# [TASK]
Every line of the records below from the line with "- Explain the structure" up to and including the line with "- Use rails generators to create migrations." must be reproduced exactly, and no line outside that range.

# [MATERIAL SUPPLIED]
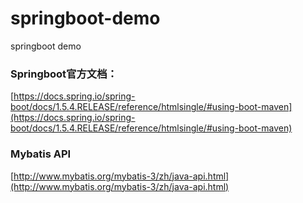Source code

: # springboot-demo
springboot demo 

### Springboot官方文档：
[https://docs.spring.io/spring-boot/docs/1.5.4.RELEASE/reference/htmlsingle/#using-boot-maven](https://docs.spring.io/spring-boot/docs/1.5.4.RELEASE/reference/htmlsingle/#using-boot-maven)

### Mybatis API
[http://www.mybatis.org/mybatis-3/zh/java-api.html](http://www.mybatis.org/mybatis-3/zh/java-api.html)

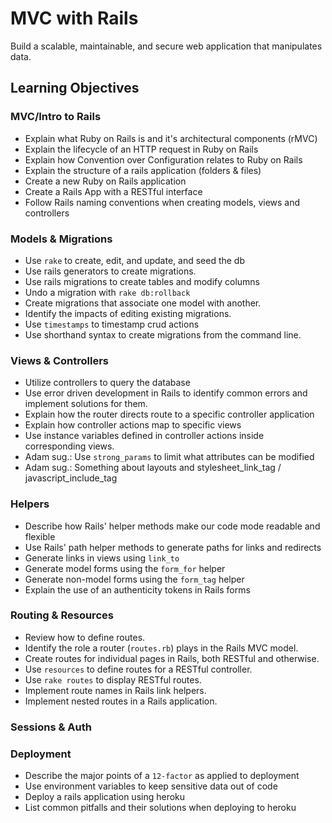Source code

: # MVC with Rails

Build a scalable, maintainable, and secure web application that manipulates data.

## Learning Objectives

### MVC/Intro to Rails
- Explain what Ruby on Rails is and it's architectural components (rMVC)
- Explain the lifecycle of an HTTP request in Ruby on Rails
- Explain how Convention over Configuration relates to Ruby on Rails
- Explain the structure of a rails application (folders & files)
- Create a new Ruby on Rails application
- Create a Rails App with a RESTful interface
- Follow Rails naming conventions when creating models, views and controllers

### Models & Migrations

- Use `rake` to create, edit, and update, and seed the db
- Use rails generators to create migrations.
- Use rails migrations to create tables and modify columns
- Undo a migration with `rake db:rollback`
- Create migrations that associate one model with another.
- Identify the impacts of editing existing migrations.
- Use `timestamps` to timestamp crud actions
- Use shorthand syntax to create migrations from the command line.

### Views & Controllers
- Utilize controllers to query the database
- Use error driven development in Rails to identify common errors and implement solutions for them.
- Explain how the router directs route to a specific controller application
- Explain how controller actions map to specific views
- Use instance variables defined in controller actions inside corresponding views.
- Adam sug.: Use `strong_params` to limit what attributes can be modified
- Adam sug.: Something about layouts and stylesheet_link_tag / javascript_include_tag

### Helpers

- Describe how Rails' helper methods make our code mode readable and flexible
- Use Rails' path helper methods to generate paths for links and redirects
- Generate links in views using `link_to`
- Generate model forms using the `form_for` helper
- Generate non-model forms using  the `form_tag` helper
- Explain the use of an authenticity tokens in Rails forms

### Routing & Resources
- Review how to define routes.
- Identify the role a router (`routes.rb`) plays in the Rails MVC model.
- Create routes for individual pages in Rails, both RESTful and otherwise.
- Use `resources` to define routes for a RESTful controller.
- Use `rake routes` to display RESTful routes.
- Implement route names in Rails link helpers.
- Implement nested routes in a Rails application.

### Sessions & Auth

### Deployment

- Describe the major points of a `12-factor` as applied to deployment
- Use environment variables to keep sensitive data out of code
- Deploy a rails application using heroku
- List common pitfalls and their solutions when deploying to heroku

==

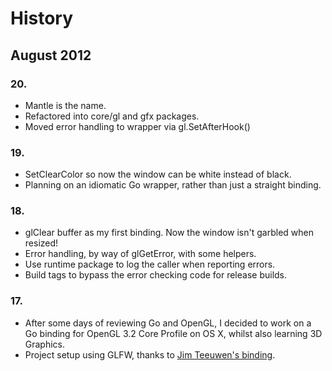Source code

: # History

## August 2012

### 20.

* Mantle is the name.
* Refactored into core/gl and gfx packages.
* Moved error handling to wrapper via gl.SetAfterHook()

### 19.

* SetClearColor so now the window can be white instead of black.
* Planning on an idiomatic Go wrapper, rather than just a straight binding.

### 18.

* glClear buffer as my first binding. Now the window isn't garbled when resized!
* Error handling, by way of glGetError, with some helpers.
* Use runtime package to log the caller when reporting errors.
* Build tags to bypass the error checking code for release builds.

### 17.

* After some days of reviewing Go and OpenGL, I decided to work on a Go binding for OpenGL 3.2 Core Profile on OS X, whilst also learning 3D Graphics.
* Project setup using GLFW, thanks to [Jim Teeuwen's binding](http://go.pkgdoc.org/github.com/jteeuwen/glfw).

# [TASK SOLUTION]
- Explain the structure of a rails application (folders & files)
- Create a new Ruby on Rails application
- Create a Rails App with a RESTful interface
- Follow Rails naming conventions when creating models, views and controllers

### Models & Migrations

- Use `rake` to create, edit, and update, and seed the db
- Use rails generators to create migrations.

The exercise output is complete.